Work task - List each line in the records that contains the word "option".

Document images paired with their source code
---

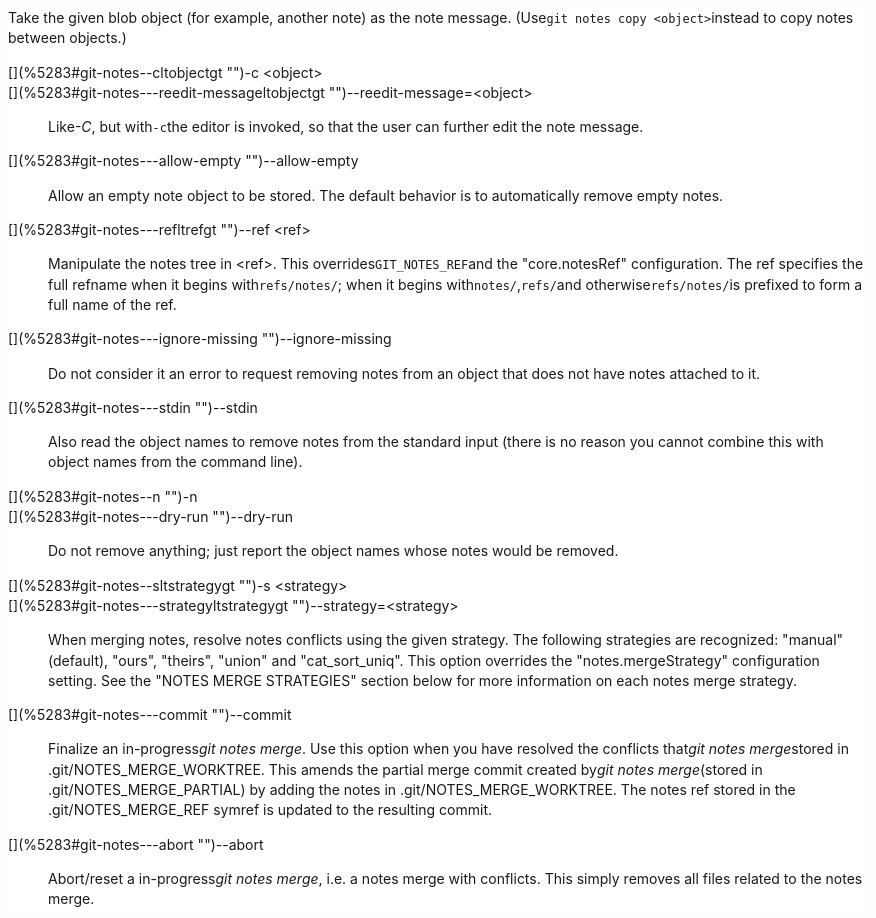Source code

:Take the given blob object (for example, another note) as the note message. (Use`git notes copy <object>`instead to copy notes between objects.)

</dd><dt id='git-notes--cltobjectgt'>[](%5283#git-notes--cltobjectgt "")-c &lt;object&gt;</dt><dt id='git-notes---reedit-messageltobjectgt'>[](%5283#git-notes---reedit-messageltobjectgt "")--reedit-message=&lt;object&gt;</dt><dd>

Like<em>-C</em>, but with`-c`the editor is invoked, so that the user can further edit the note message.

</dd><dt id='git-notes---allow-empty'>[](%5283#git-notes---allow-empty "")--allow-empty</dt><dd>

Allow an empty note object to be stored. The default behavior is to automatically remove empty notes.

</dd><dt id='git-notes---refltrefgt'>[](%5283#git-notes---refltrefgt "")--ref &lt;ref&gt;</dt><dd>

Manipulate the notes tree in &lt;ref&gt;. This overrides`GIT_NOTES_REF`and the &quot;core.notesRef&quot; configuration. The ref specifies the full refname when it begins with`refs/notes/`; when it begins with`notes/`,`refs/`and otherwise`refs/notes/`is prefixed to form a full name of the ref.

</dd><dt id='git-notes---ignore-missing'>[](%5283#git-notes---ignore-missing "")--ignore-missing</dt><dd>

Do not consider it an error to request removing notes from an object that does not have notes attached to it.

</dd><dt id='git-notes---stdin'>[](%5283#git-notes---stdin "")--stdin</dt><dd>

Also read the object names to remove notes from the standard input (there is no reason you cannot combine this with object names from the command line).

</dd><dt id='git-notes--n'>[](%5283#git-notes--n "")-n</dt><dt id='git-notes---dry-run'>[](%5283#git-notes---dry-run "")--dry-run</dt><dd>

Do not remove anything; just report the object names whose notes would be removed.

</dd><dt id='git-notes--sltstrategygt'>[](%5283#git-notes--sltstrategygt "")-s &lt;strategy&gt;</dt><dt id='git-notes---strategyltstrategygt'>[](%5283#git-notes---strategyltstrategygt "")--strategy=&lt;strategy&gt;</dt><dd>

When merging notes, resolve notes conflicts using the given strategy. The following strategies are recognized: &quot;manual&quot; (default), &quot;ours&quot;, &quot;theirs&quot;, &quot;union&quot; and &quot;cat_sort_uniq&quot;. This option overrides the &quot;notes.mergeStrategy&quot; configuration setting. See the &quot;NOTES MERGE STRATEGIES&quot; section below for more information on each notes merge strategy.

</dd><dt id='git-notes---commit'>[](%5283#git-notes---commit "")--commit</dt><dd>

Finalize an in-progress<em>git notes merge</em>. Use this option when you have resolved the conflicts that<em>git notes merge</em>stored in .git/NOTES_MERGE_WORKTREE. This amends the partial merge commit created by<em>git notes merge</em>(stored in .git/NOTES_MERGE_PARTIAL) by adding the notes in .git/NOTES_MERGE_WORKTREE. The notes ref stored in the .git/NOTES_MERGE_REF symref is updated to the resulting commit.

</dd><dt id='git-notes---abort'>[](%5283#git-notes---abort "")--abort</dt><dd>

Abort/reset a in-progress<em>git notes merge</em>, i.e. a notes merge with conflicts. This simply removes all files related to the notes merge.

---

Solution for this task -
When merging notes, resolve notes conflicts using the given strategy. The following strategies are recognized: &quot;manual&quot; (default), &quot;ours&quot;, &quot;theirs&quot;, &quot;union&quot; and &quot;cat_sort_uniq&quot;. This option overrides the &quot;notes.mergeStrategy&quot; configuration setting. See the &quot;NOTES MERGE STRATEGIES&quot; section below for more information on each notes merge strategy.
Finalize an in-progress<em>git notes merge</em>. Use this option when you have resolved the conflicts that<em>git notes merge</em>stored in .git/NOTES_MERGE_WORKTREE. This amends the partial merge commit created by<em>git notes merge</em>(stored in .git/NOTES_MERGE_PARTIAL) by adding the notes in .git/NOTES_MERGE_WORKTREE. The notes ref stored in the .git/NOTES_MERGE_REF symref is updated to the resulting commit.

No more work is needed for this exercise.